Wednesday, April 25, 2012
The Interaction With Color Collection was developed from a fall 2011 proposal that I presented to an artist-in-residence program at a regional children’s museum. The proposal was intended to document the social interactions between people and objects from the museum’s toy collection. The transformation of the proposal into the Interaction With Color Collection occurred from my experience of presenting it to the museum’s committee and my own ongoing personal research. The Interaction With Color Collection has evolved from a selective grouping of objects, the children’s museum’s toy collection, to the role color represents within specific types of activities, characteristics of an object, and the human body as an object.
The proposal for the children’s museum consisted of spending a month’s time period studying the toy collection. I proposed to restage selected objects from the collection to visually represent, using the medium of video, the interaction between a person and the importance of color to the toy’s function. An example would be the Rubik’s Cube, which the movement is the varied colored squares. My restaging of this concept of the toy collection would have exhibited the functionality of the toys instead of the main focus on the toy being an object from a certain time period. The children’s museum uses this interpretation for the history of a child’s life. The video presentation of the restaging could have been an addition to the collection for the public to view the toy object in an active form. The museum’s collection tended to be ‘fixed’ within the display cabinets and the proposal did not come to fruition.

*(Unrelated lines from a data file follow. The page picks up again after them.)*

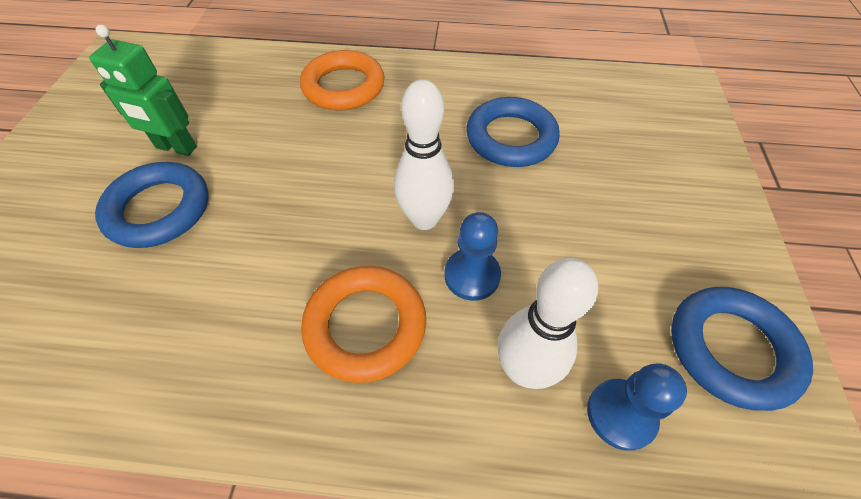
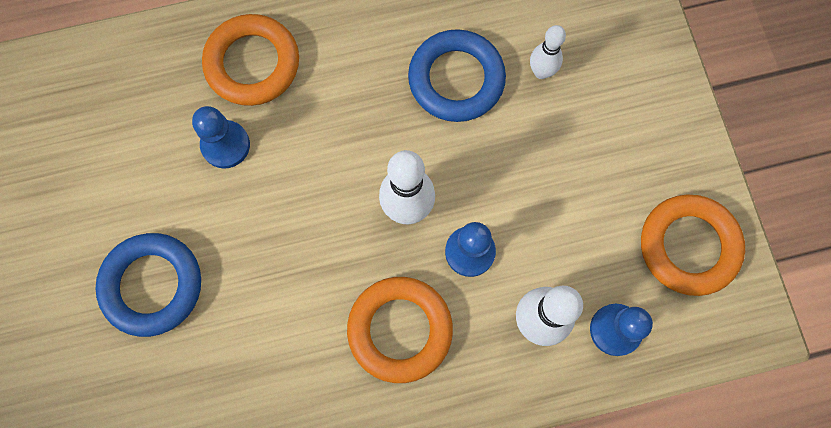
camera: 20 degrees left, 20 degrees up
green robot [89,24,197,156] -> none
blue ring [671,287,813,411] -> orange ring [641,195,745,296]
none -> blue pawn [192,106,250,169]
none -> white bowling pin [530,25,566,79]

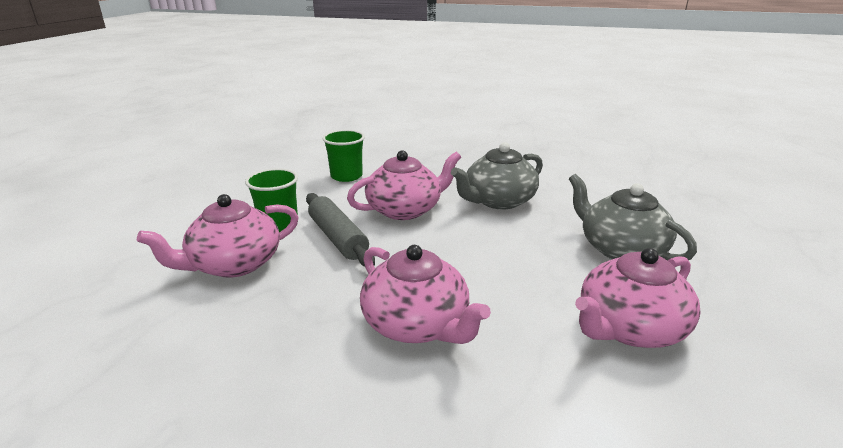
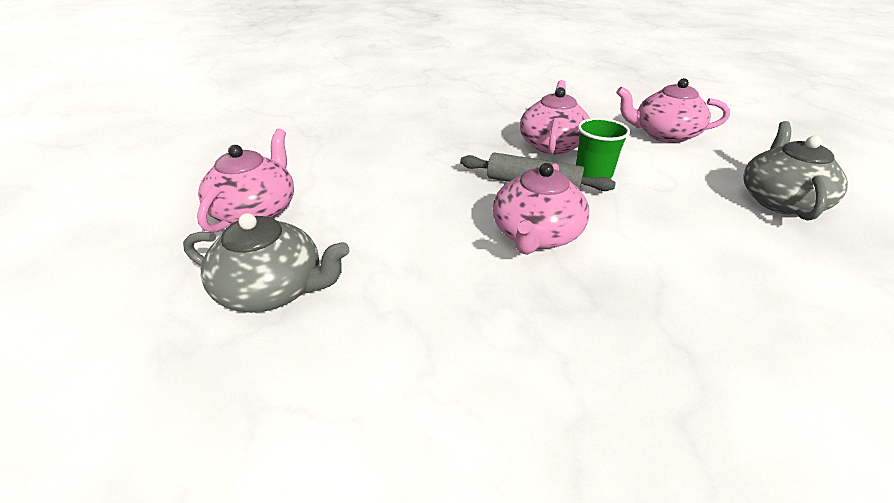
camera: 140 degrees right, 10 degrees up
green cup [322,130,365,182] -> none
pink teapot [360,245,491,344] -> pink teapot moved to [616,78,730,143]
grey teapot [451,142,543,209] -> grey teapot moved to [743,121,848,221]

My own ‘fieldwork’ with the main focus of color and objects led me beyond my proposal for the children’s museum’s collection. From my ‘fieldwork’ came the understanding that the Interaction With Color concept contained multiple layers of an objects active form. Some examples are color as symbolic meaning in activities such as the traffic light clip, red/ stop and green/ go, symbols to maintain traffic flow. The clip of painting the toe nails, which the body tends to become an object of adornment and representing the body as object. These examples are one of many to how these social interactions are perceived by the public viewer and their social and cultural background influences. The collection presents a broader view of color beyond the singular view of my toy collection proposal.
Sunday, April 15, 2012
This weekend I attended the Material Culture Symposium at Winterthur Museum, Garden & Library in Winterthur, Delaware. The symposium was entitled Material Matters and panel themes consisted of Private Places and Contested Spaces and Consuming New Technologies, to name a few. These themes explored the use of material culture studies (object based research) in an interdisciplinary manner.
While I gained new insight from the cross-disciplinary conversation, the tour at the end of the symposium of the collection was one of my main interests. Not only did the dialog of the tour revolve around the presentation of the collection, but the du Pont family’s private residence transitions into a museum environment. While Henry Francis du Pont’s expectations of his collection were for educational and inspirational purposes, I would need to do further research to understand his expectations of the collection and how they are perceived in the 21st Century. This research will enable me to develop my collection’s future identity.
Wednesday, April 4, 2012
The recent March 2012 additions for the Screwdriver Collection are updated on the website. Referring back to the last blog post (March 25, 2012) there are two versions of the collection to view on the website, one only contains the new March addition and the other option is to view the Screwdriver Collection in its entirety.
For the element of public access of the collection, I have added two more social media options which are Pinterest and StumbleUpon. This offers several social media options for the public to keep updated on the recent additions.
For now, I have been using Facebook’s “ask a question” feature to incorporate some interaction with the people who follow the collection with this social media. The questions have revolved mostly around the Coupon Collection and estimating the next monthly tally. For the Screwdriver Collection I asked in regards to the clips from the March additions “Which clip did you relate to using the screwdriver in that manner?” This question or poll option fulfills a possibility for the collection to offer some interaction with the participant’s experience in the intangible public domain (the internet).